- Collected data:
= Beginning of Section =

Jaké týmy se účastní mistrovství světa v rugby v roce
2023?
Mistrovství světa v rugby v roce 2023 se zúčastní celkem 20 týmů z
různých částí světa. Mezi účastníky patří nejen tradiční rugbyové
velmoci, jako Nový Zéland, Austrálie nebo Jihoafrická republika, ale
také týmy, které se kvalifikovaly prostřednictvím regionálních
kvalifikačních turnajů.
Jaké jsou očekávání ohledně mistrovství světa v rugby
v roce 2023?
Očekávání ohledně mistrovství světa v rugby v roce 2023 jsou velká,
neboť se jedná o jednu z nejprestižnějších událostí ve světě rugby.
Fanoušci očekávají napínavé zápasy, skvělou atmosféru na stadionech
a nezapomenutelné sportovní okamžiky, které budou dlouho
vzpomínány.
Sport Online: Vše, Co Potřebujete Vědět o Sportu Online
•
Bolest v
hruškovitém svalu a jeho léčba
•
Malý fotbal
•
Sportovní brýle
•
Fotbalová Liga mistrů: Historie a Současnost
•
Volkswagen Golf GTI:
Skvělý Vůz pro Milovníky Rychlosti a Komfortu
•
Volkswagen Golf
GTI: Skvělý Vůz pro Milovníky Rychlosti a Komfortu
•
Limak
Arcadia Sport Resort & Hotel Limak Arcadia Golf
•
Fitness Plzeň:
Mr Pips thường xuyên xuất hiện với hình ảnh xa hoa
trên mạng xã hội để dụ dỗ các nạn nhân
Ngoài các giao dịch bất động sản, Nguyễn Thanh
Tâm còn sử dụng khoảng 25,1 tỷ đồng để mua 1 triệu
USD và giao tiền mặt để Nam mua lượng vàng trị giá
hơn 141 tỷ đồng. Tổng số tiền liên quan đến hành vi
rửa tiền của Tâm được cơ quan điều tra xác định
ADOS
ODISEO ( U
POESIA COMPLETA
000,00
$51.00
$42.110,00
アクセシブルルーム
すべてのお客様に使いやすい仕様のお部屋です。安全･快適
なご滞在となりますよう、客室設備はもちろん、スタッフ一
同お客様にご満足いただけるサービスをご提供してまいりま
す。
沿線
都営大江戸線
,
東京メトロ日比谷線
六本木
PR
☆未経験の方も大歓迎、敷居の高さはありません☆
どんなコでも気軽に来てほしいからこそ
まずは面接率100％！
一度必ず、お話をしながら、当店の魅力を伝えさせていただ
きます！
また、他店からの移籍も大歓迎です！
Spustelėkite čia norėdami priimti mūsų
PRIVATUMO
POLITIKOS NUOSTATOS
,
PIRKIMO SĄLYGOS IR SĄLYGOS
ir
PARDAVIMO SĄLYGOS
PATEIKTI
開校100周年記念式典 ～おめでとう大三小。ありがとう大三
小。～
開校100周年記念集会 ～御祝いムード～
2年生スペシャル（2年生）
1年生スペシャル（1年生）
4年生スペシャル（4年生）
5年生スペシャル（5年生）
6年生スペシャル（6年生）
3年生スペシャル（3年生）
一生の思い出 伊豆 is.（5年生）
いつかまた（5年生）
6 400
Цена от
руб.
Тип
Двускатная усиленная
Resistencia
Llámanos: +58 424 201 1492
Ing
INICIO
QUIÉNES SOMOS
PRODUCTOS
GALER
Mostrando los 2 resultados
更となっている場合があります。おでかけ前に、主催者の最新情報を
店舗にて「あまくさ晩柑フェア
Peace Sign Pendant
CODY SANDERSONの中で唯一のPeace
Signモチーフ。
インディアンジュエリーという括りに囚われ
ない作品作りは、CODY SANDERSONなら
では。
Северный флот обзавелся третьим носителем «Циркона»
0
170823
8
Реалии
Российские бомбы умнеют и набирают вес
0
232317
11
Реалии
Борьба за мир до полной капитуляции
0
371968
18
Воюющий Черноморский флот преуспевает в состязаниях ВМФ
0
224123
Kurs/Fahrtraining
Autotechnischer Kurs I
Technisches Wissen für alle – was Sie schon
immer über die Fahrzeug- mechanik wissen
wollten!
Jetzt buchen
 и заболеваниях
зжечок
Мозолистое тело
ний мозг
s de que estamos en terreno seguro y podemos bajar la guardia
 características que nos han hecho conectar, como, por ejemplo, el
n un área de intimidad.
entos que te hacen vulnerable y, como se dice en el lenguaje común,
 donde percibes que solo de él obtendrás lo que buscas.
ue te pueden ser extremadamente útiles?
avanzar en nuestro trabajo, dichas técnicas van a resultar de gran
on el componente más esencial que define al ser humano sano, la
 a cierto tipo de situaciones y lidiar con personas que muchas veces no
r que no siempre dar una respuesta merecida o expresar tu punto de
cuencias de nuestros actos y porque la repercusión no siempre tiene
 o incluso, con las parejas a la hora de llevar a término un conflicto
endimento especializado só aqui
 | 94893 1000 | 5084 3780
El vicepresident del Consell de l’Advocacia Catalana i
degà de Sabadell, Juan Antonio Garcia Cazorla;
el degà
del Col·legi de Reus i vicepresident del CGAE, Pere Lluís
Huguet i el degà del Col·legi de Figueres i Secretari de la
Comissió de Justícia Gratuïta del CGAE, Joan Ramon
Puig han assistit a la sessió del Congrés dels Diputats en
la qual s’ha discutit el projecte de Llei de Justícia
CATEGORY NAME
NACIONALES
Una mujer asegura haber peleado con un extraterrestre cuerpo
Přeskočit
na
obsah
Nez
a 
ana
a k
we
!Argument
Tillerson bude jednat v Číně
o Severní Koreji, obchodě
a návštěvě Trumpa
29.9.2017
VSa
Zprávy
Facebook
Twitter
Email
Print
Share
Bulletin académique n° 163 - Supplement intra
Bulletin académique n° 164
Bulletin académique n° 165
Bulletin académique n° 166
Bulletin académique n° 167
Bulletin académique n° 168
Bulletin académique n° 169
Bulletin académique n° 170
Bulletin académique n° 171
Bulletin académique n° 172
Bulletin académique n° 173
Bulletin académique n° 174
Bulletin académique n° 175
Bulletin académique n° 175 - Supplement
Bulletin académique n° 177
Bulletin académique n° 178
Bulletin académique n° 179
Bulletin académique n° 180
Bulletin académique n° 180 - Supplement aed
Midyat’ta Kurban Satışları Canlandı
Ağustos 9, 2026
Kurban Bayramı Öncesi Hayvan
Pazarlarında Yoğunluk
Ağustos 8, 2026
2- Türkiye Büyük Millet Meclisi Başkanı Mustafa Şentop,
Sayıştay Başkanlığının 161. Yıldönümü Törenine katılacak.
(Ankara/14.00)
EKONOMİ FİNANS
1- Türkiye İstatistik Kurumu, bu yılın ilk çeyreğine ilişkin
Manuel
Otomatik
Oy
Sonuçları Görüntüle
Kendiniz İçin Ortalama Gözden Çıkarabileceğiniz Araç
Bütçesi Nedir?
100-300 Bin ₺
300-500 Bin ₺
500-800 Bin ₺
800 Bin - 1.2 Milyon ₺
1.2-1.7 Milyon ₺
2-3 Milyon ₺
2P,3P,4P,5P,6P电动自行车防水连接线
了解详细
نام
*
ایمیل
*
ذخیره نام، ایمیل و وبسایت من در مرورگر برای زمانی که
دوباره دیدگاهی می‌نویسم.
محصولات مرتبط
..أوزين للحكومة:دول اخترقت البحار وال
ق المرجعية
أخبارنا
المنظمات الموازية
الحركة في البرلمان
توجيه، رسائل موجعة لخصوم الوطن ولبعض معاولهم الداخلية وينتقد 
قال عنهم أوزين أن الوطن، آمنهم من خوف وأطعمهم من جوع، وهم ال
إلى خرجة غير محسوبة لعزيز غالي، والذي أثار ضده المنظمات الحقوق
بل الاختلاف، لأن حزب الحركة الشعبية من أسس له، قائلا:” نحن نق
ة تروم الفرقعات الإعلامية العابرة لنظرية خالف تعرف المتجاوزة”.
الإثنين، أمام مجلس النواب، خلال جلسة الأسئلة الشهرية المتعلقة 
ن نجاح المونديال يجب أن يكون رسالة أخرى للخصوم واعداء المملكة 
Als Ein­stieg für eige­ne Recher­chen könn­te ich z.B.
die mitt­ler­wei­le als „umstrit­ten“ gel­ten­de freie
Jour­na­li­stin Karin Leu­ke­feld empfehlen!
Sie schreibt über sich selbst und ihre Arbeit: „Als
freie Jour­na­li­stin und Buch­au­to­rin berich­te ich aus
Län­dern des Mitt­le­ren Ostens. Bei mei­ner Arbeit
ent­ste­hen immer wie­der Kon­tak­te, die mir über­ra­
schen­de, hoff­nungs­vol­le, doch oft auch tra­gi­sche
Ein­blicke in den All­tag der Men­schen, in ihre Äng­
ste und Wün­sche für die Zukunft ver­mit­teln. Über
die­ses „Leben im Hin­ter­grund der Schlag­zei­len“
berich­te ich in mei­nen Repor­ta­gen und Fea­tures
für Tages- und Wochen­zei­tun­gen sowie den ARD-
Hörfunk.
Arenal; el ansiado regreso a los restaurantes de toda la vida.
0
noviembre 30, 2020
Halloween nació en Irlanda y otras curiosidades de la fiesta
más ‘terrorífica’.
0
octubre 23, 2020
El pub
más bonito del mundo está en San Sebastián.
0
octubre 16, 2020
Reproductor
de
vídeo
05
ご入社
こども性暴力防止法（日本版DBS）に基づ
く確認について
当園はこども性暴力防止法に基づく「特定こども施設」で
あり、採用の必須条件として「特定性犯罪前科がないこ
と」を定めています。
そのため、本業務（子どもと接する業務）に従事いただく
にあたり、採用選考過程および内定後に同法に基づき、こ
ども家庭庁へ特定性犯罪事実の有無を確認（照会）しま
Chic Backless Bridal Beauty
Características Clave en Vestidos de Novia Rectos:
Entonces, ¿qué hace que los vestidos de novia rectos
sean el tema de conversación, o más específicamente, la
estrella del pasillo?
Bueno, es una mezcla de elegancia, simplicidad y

= End of Section =

- REQUIRED ACTION:
For each line of the entries that holds the word "legi", pull that line out.

- EXERCISE ANSWER:
del Col·legi de Reus i vicepresident del CGAE, Pere Lluís
Huguet i el degà del Col·legi de Figueres i Secretari de la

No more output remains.